The association of the IsdX2 NEAT domains with holo-Hb. A–E, recombinant NEAT1 (1–20 μm; A), NEAT2 (1–15 μm; B), NEAT3 (1–17 μm; C), NEAT4 (1–14 μm; D), or NEAT5 (1–12 μm; E) was injected at a constant flow rate of 20 μl/min over 3600 RU of immobilized holo-Hb. Association and dissociation phases were monitored for 300 s by observing changes in the RUs with time. The dissociation constants (K_D) were calculated assuming a 1:1 binding model (see “Experimental Procedures”) and represent the mean and S.D. values of at least three different concentrations from three independent determinations.
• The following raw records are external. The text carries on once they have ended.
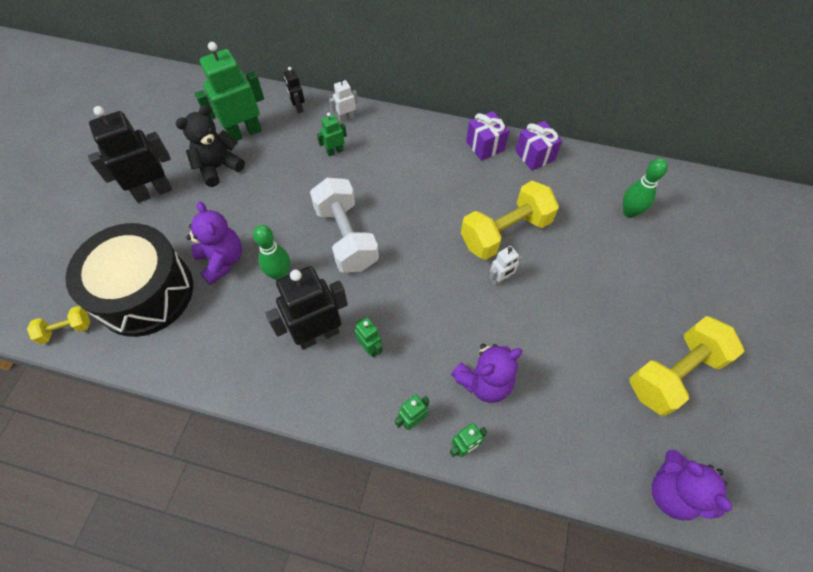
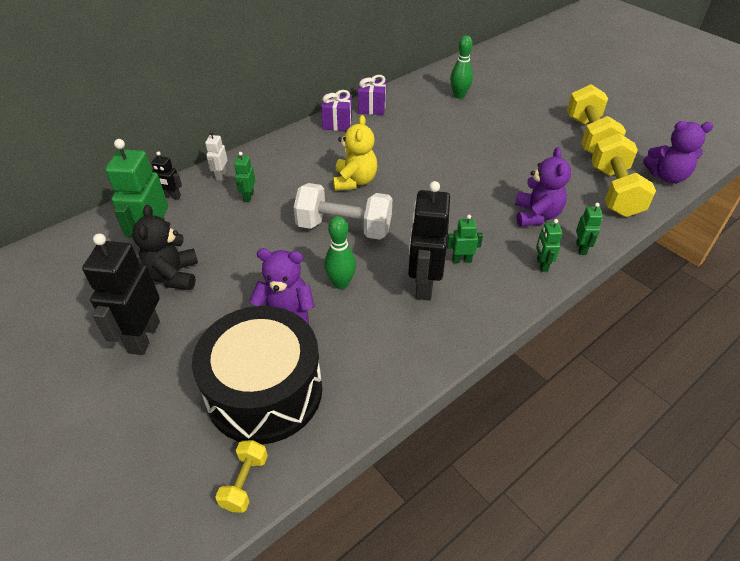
camera: 55 degrees left, 15 degrees down
(413, 208) = (354, 181): none -> yellow teddy bear
(500, 279) = (460, 170): white robot -> none
(505, 232) = (423, 150): yellow dumbbell -> yellow dumbbell (614, 191)

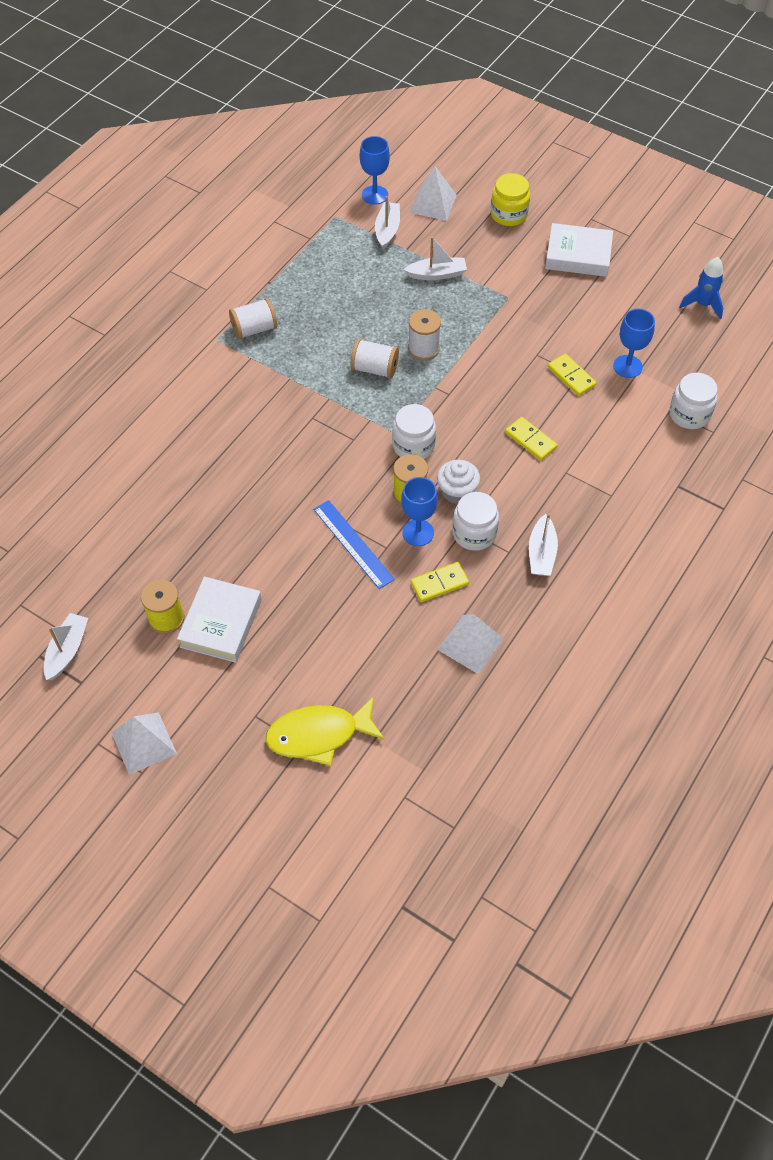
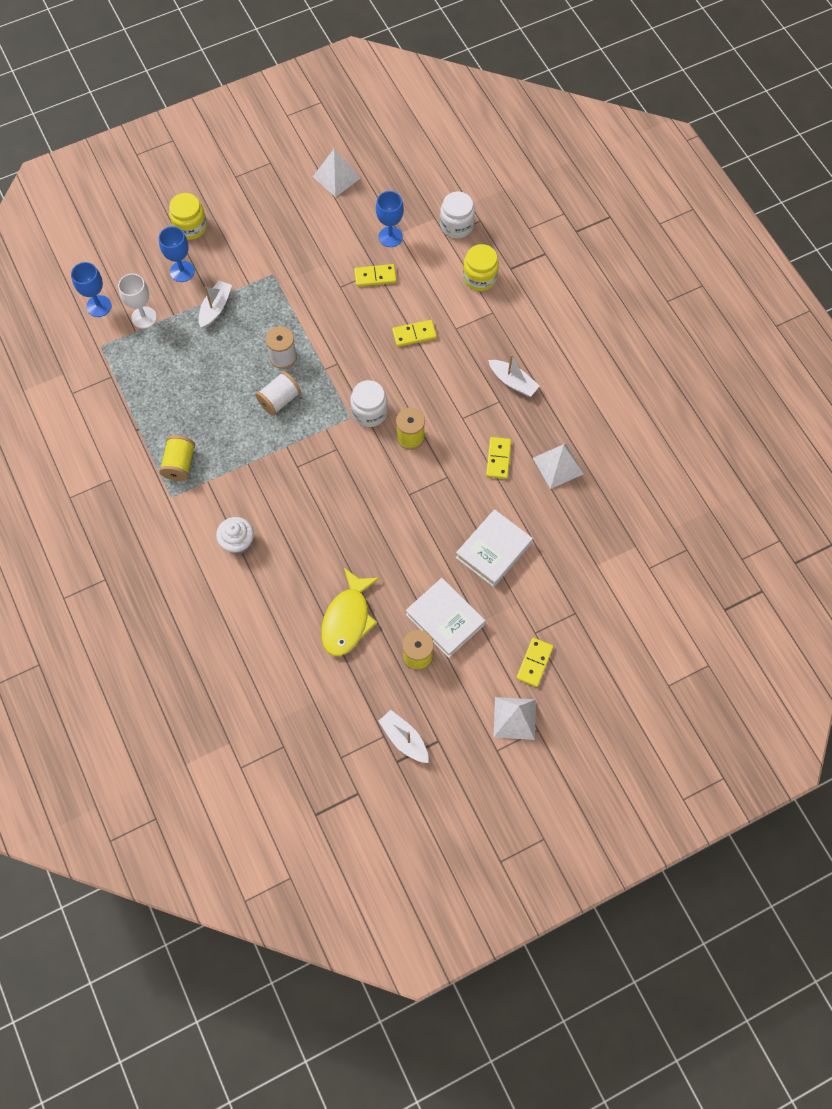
camera: 60 degrees left, 10 degrees up
(219, 732) = (534, 663): none -> yellow domino
(254, 329) = (180, 464): white spool -> yellow spool
(319, 735) = (573, 598): yellow fish -> yellow fish (347, 619)
(353, 544) = (430, 497): blue ruler -> none
(387, 230) = (144, 317): white boat -> white goblet
(418, 532) = (447, 450): blue goblet -> blue goblet (182, 271)
(433, 203) = (140, 271): white pyramid -> white pyramid (336, 177)
(457, 491) = (428, 405): white cupcake -> white cupcake (237, 542)
(474, 533) = (470, 414): white jar -> none
(578, 255) = (265, 206): white book -> white book (493, 550)
(643, 464) = (480, 278): none -> yellow jar
(703, 304) = (367, 158): blue rocket -> none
K_D was as follows: NEAT1 = 4.1 ± 1.4 × 10⁻⁸ m; NEAT2 = 4.4 ± 1.7 × 10⁻⁶ m; NEAT3 = 4.6 ± 0.8 × 10⁻⁶ m; NEAT4 = 1.8 ± 0.1 × 10⁻⁶ m; and NEAT5 = 7.5 ± 3 × 10⁻⁷. All sensorgrams analyzed had a χ² value of <2. The S.D. values for all values were calculated from the average of two concentrations for each NEAT/IsdX2 sensorgram, from three independent experiments with multiple preparations of the same protein (n = 9).

FIGURE 6.

Heme transfer from the IsdX2 domains to IsdC. A–D, holo-NEAT domain 1 (12 μm; A), 3 (14 μm; B), 4 (6 μm; C), or 5 (7.5 μm; D) was incubated with GST-IsdC (7 μm) that was coupled to glutathione-Sepharose resin, and complexes were washed, GST-IsdC was eluted, and eluate was analyzed by Soret spectroscopy (Fig. 6, A–D, compare black with gray lines at 400 nm). The relative heme occupancy represents the ratio of the absorbance at 400 nm to that at 280 nm (black bars, IsdC after incubation with a NEAT domain; gray bars, IsdC after incubation with a buffer control). Insets A–D, the reactions (10 μl) from each GST-IsdC elution were analyzed by SDS-PAGE. GST-IsdC migrates at ∼45 kDa, and holo-NEATs migrate at 14 kDa. The bands at 22 kDa represent free IsdC due to some proteolysis during the experiment. Each result is a single representation of three independent experiments.

FIGURE 7.

Dissociation of heme from IsdX2 NEAT domains. A–D, holo-NEAT1 (1.17 μm; A), holo-NEAT3 (0.93 μm; B), holo-NEAT4 (1.5 μm; C), or holo-NEAT5 (0.87 μm; D) was mixed with 47 μm apo-Mb for 20 h. Spectral changes at 408 nm, relative to a control wavelength at 382 nm, were measured using a conventional spectrophotometer. The rate constants derived from these experiments are reported in Table 1.